In our own planet’s air, carbon monoxide and nitrogen molecules exist as gases–not ices. They can form their own distinctive ices, or they can condense together to form the icy combination spotted in the Gemini data. This exotic combination of ices may play an important role in Triton’s famous geysers, first seen in Voyager 2 spacecraft images as dark windblown streaks tearing by Titan’s otherwise bright, icy surface.
The Voyager 2 spacecraft first detected Triton’s geysers, in the act of erupting in the moon’s south polar vicinity, back in 1989. Since then, numerous explanatory theories have been devised that have suggested the possible existence of a subsurface ocean as one possible source of the erupted material. Or, alternatively, the geysers may erupt when the ineffective heat of Neptune’s summer warms the slender inner of volatile ice on Triton’s surface–possibly involving the carbon monoxide and nitrogen ice combination recently revealed by the Gemini observation. That icy combination could also travel around Triton’s surface as a consequence of seasonally altering patterns of distant sunlight.

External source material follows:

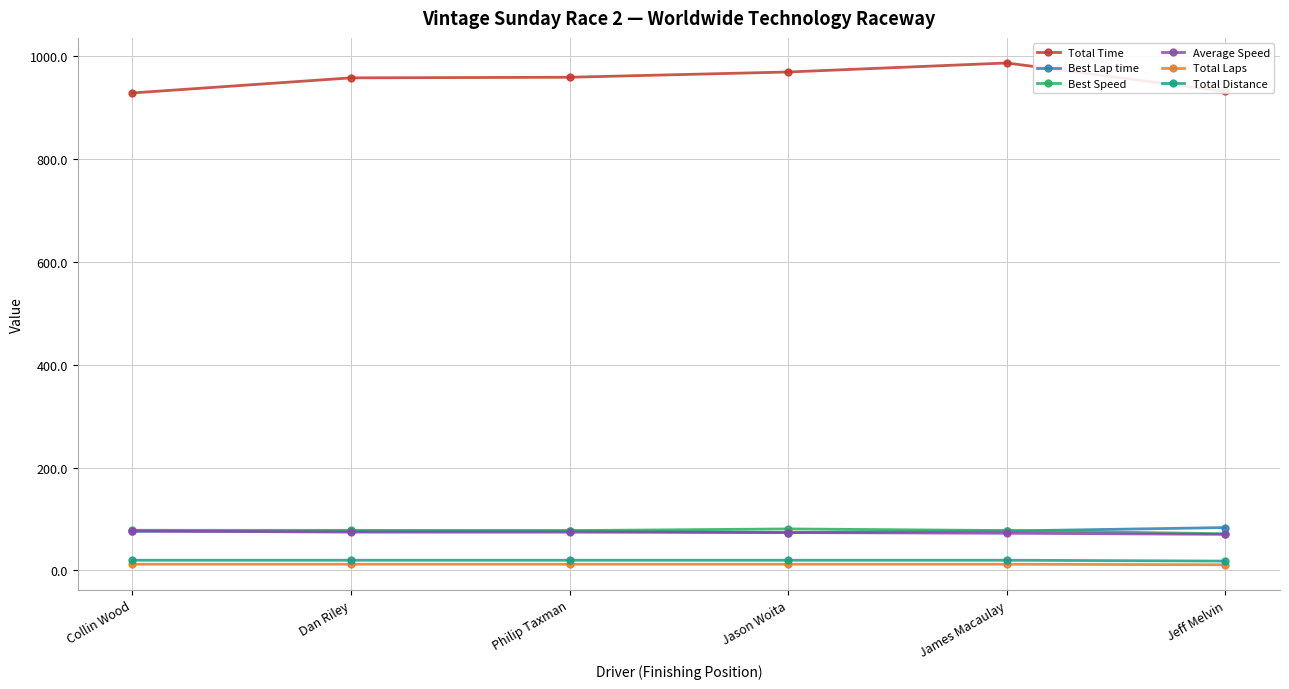

True or false: Best Lap time and Total Time cross at least once.

False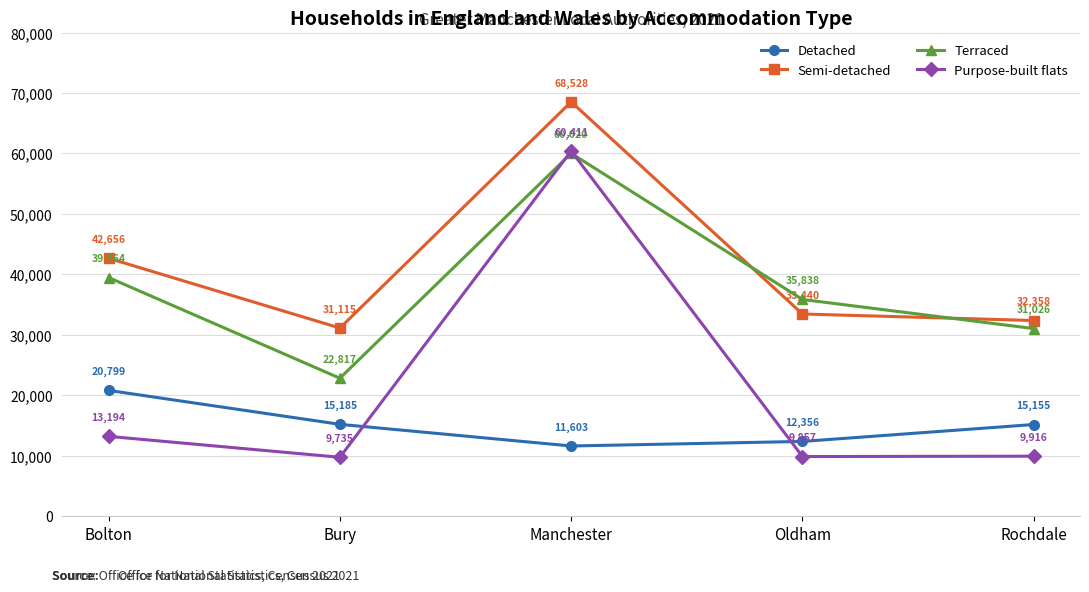

What is the label of the 5th point from the left?

Rochdale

“Despite Triton’s distance from the Sun and the cold temperatures, the ineffective sunlight is enough to excursion strong seasonal changes on Triton’s surface and air. This work demonstrates the strength of combining laboratory studies with telescope observations to understand complicate planetary processes in alien environments so different from what we encounter every day here on Earth,” explained Dr. Henry Roe in the May 22, 2019 Gemini Press Release. Dr. Roe is Deputy Director of Gemini and a member of the research team.
The seasons change slowly on Triton, because Neptune takes 165 Earth-years to make a single orbit around our Star. One season on Triton lasts a little longer than 40 years. Triton passed its southern summer solstice back in 2000, leaving two decades more for astronomers to continue to conduct their research before autumn comes to this distant, dimly-lit and exotic moon-world.
In the future, the team of astronomers expect that their discoveries will discarded new light on the composition of ices and seasonal alterations occurring in the atmospheres of other far away worlds beyond Neptune. Scientists have suspected that this strange combination of carbon monoxide and nitrogen ices also exists on Pluto–as indicated by the recently visiting New Horizons spacecraft. The new Gemini findings provide the first direct spectroscopic evidence that these ices mix together on these two kindred and far away frozen worlds.